Таким образом, хотя на сцену выводятся в поэме типы двух жизней – «мирской» и «духовной», но, в сущности, дело сводится опять, собственно, к спору между «Пороком» и «Добродетелью». По крайней мере, в том впечатлении, какое выносишь из чтения поэмы, как-то невольно смешиваются одно с другим или, вернее, одно вместо другого, как синонимы, понятия «жизнь порочная» вместо «жизнь мирская» и «жизнь добродетельная» вместо «жизнь духовная». Сам поэт положительно дает повод к такому смешению, влагая в уста «Духовной жизни» следующие, например, слова, обращенные к «Мирской жизни»: «Ничто не кажется тебе страшным; ты не боишься и самых великих пороков, потому что роскошная жизнь препятствует тебе судить здраво» [536]
. С литературной, собственно, точки зрения поэма эта несомненно принадлежит к числу весьма колоритных произведений. Искреннее воодушевление поэта идеей пьесы весьма заметно и выгодно отобразилось и в самом стиле ее. Интерес и занимательность ее поддерживаются еще сатирическим элементом, тонким, чисто национальным греческим юмором, проникающим по местам в речь «Духовной жизни»; развивая, например, замечательную мысль, что бедность предпочтительнее богатства в гигиеническом отношении, «Духовная жизнь» иронизирует: «И Бог, уравнивая дары Свои, бедным дал крепость сил, а богатым – лекарства.
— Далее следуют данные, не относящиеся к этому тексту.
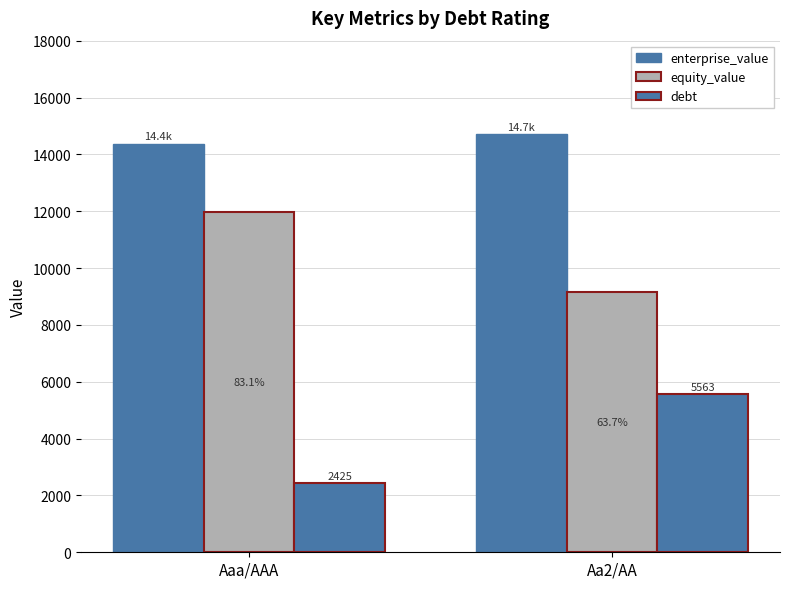

Rank the categories by enterprise_value value from lowest to highest.

Aaa/AAA, Aa2/AA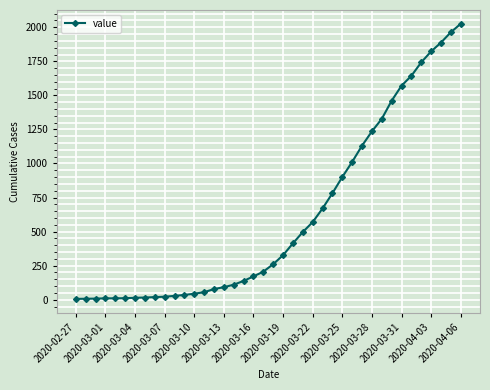

Does the chart display data point markers on the line(s)?

Yes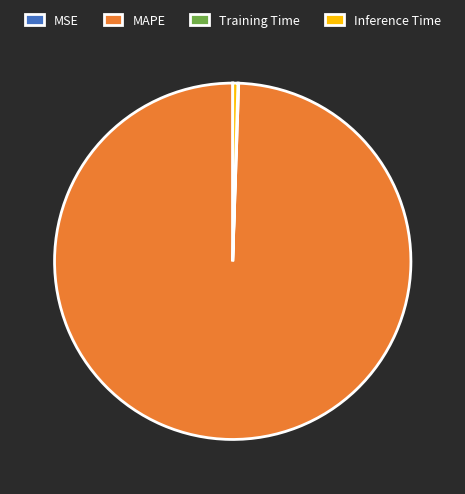

Does MAPE account for over 50% of the chart?

Yes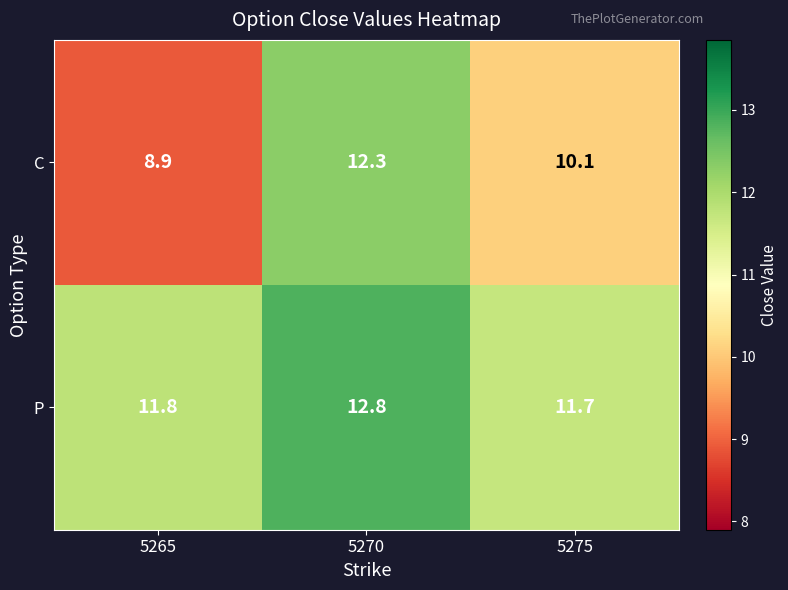

Rank the series by their average value, from highest to lowest.

P, C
Богатые не находят удовольствия и в том, чем обладают; часто ищут, кому бы передать по наследству свое бремя, завидуют здоровым, которые беднее их. Чем же, собственно, богаты эти злополучные счастливцы? Опухоли, простуды, подагры, ревматизмы, отяжеление, бледность, расслабление – вот достояние богатых, вот выгодная нажива их!»[537]Язык поэмы сжат, силен, точен, ровен и близок к простоте и красоте безыскусственной народной поэзии; вместо ловко подобранных риторических орнаментов, чем порой погрешает поэт в дидактических стихотворениях, он употребляет здесь простые, но меткие и характерные народные присловия и поговорки, выражающие практические истины житейского опыта. К таким выражениям и оборотам, сильным, в особенности, в подлинном языке, относятся, например, следующие: «Волос и изблизи пересечь стрелой нелегко» (ст. 87); «Ночь полагает конец дню, а день – ночи: радость сменяется скорбью, а бедствие оканчивается чем-нибудь приятным» (ст. 178–179); «Одна ласточка не приносит прекрасной весны, а один седой волос – старости» (ст. 242–243) и т. п. Наконец, самая форма изложения поэмы – поэтический диалог, показывающая необыкновенную гибкость таланта поэта, живо напоминает композицию одного из совершеннейших произведений классической греческой поэзии – драматической пьесы Эсхила «Скованный Прометей». «
К одной же категории с рассмотренными образцами, но только скорее по предметам содержания, чем по художественно-литературным достоинствам следует отнести и следующие мелкие стихотворения: «К деве» (№ 4); «К монахам» (№ 5); два стихотворения «На целомудрие» [и «О чистоте»] (№ 6 и 7) и «Увещевательное послание к Геллению о монахах» (№ 1; кн. II, разд. II).